From the entries below, copy every line that has the word "roll".
BEGIN Records shown
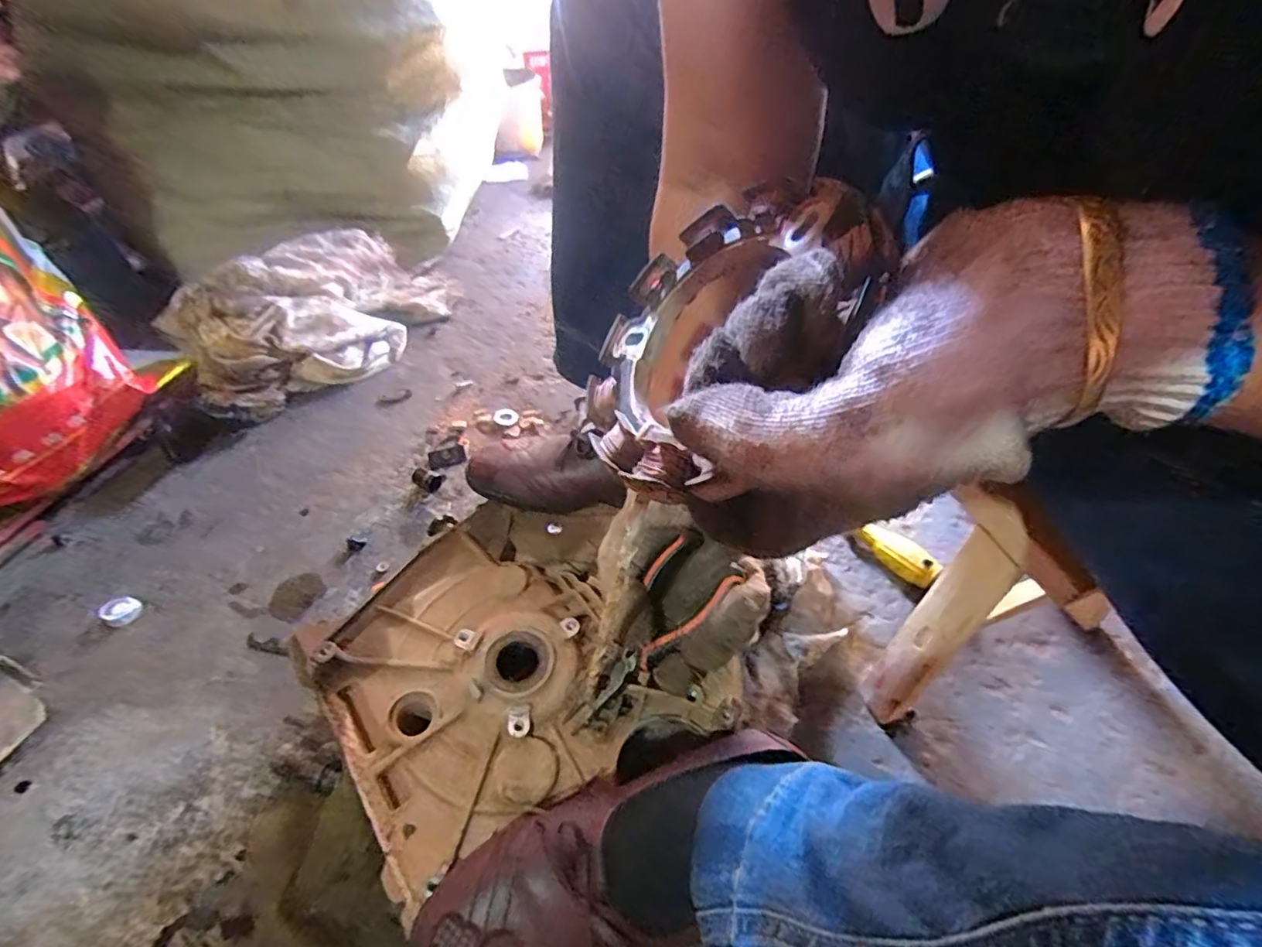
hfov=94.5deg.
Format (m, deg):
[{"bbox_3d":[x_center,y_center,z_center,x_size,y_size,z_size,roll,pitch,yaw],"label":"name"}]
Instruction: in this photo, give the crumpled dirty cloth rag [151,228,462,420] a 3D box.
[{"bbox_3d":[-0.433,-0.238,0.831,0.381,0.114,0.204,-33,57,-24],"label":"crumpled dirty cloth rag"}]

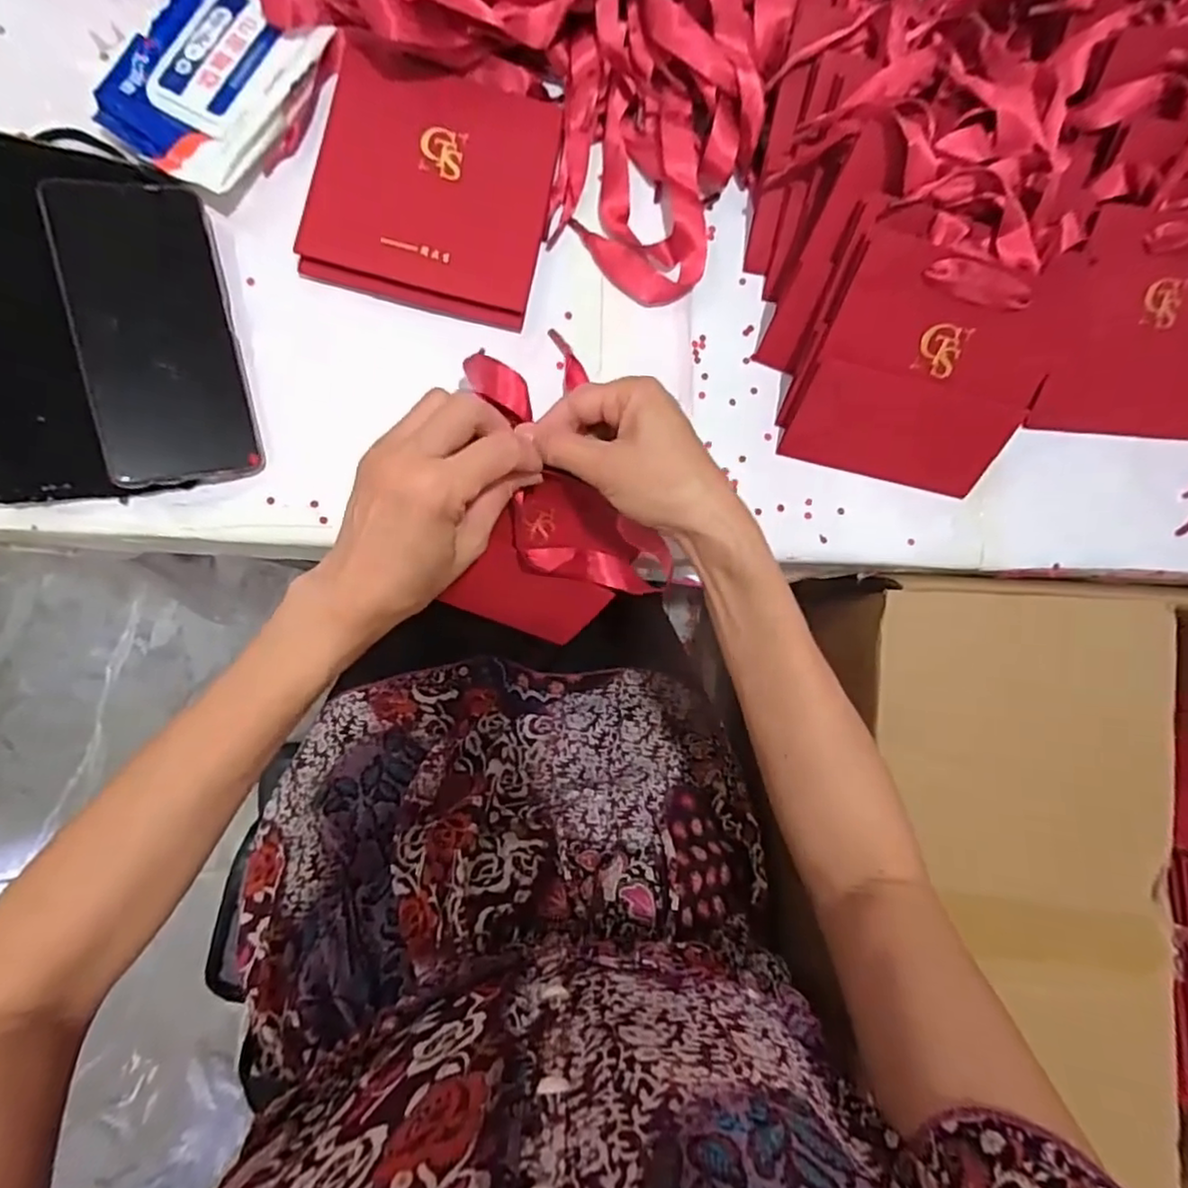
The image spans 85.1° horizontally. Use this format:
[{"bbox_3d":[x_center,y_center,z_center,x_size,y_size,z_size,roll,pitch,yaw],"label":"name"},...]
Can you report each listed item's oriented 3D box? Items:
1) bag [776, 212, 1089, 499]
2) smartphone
END Records shown
Problem solution:
[{"bbox_3d":[x_center,y_center,z_center,x_size,y_size,z_size,roll,pitch,yaw],"label":"name"}]
[{"bbox_3d":[x_center,y_center,z_center,x_size,y_size,z_size,roll,pitch,yaw],"label":"name"},...]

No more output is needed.